* **What is being asked**:
Select each line of the rows below that contains the string "зороастризму".

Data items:
——

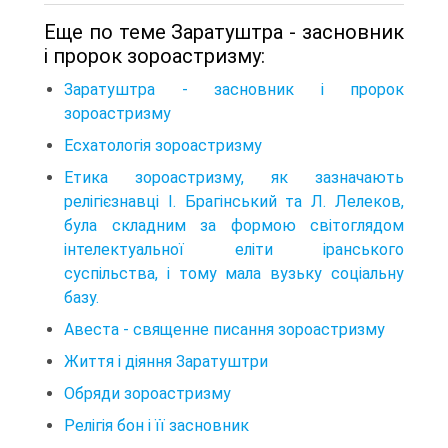
Еще по теме Заратуштра - засновник
і пророк зороастризму:
Заратуштра - засновник і пророк
зороастризму
Есхатологія зороастризму
Етика зороастризму, як зазначають
релігієзнавці І. Брагінський та Л. Лелеков,
була складним за формою світоглядом
інтелектуальної еліти іранського
суспільства, і тому мала вузьку соціальну
базу.
Авеста - священне писання зороастризму
Життя і діяння Заратуштри
Обряди зороастризму
Релігія бон і її засновник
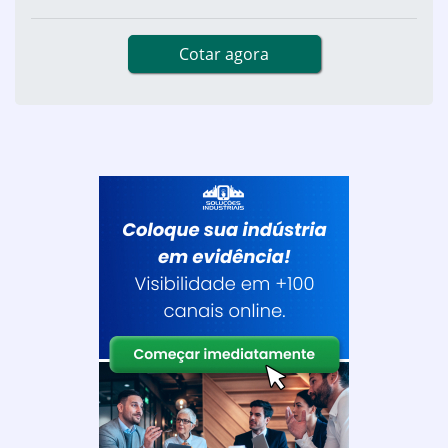
Cotar agora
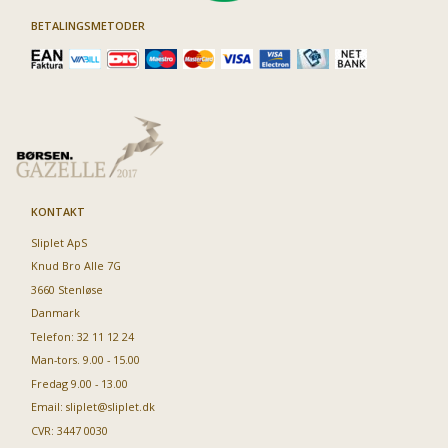
BETALINGSMETODER
KONTAKT
Sliplet ApS
Knud Bro Alle 7G
3660 Stenløse
Danmark
Telefon: 32 11 12 24
Man-tors. 9.00 - 15.00
Fredag 9.00 - 13.00
Email:
sliplet@sliplet.dk
CVR: 3447 0030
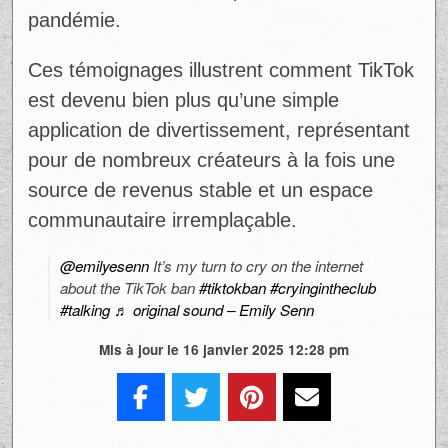
pandémie.
Ces témoignages illustrent comment TikTok
est devenu bien plus qu’une simple
application de divertissement, représentant
pour de nombreux créateurs à la fois une
source de revenus stable et un espace
communautaire irremplaçable.
@emilyesenn
It’s my turn to cry on the internet
about the TikTok ban
#tiktokban
#cryingintheclub
#talking
♬ original sound – Emily Senn
Mis à jour le 16 janvier 2025 12:28 pm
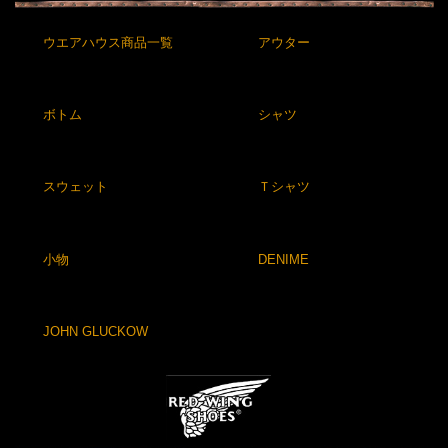
ウエアハウス商品一覧
アウター
ボトム
シャツ
スウェット
Ｔシャツ
小物
DENIME
JOHN GLUCKOW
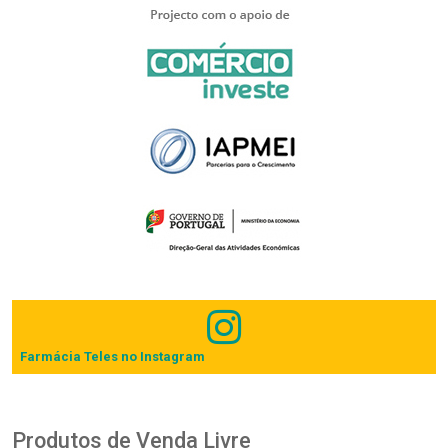
Farmácia Teles no Instagram
Produtos de Venda Livre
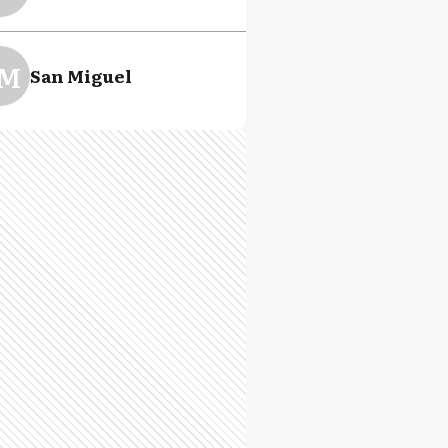
M
San Miguel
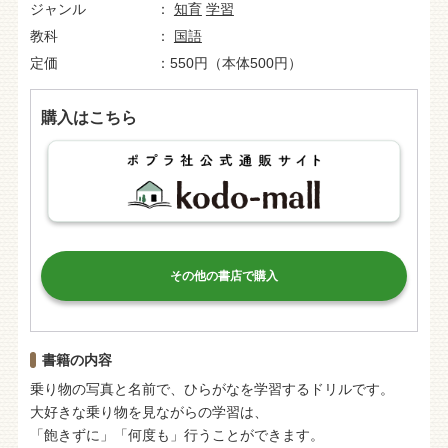
ジャンル
知育
学習
教科
国語
定価
550円（本体500円）
購入はこちら
その他の書店で購入
書籍の内容
乗り物の写真と名前で、ひらがなを学習するドリルです。
大好きな乗り物を見ながらの学習は、
「飽きずに」「何度も」行うことができます。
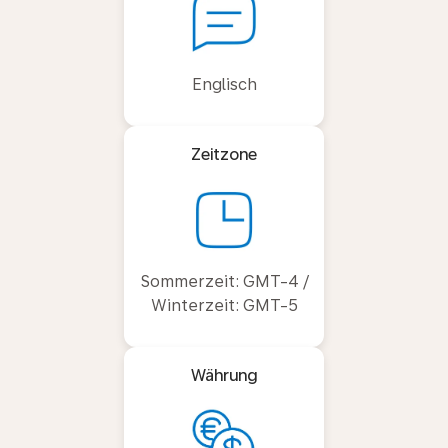
Englisch
Zeitzone
Sommerzeit: GMT-4 /
Winterzeit: GMT-5
Währung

——

* **Task response**:
і пророк зороастризму:
зороастризму
Есхатологія зороастризму
Етика зороастризму, як зазначають
Авеста - священне писання зороастризму
Обряди зороастризму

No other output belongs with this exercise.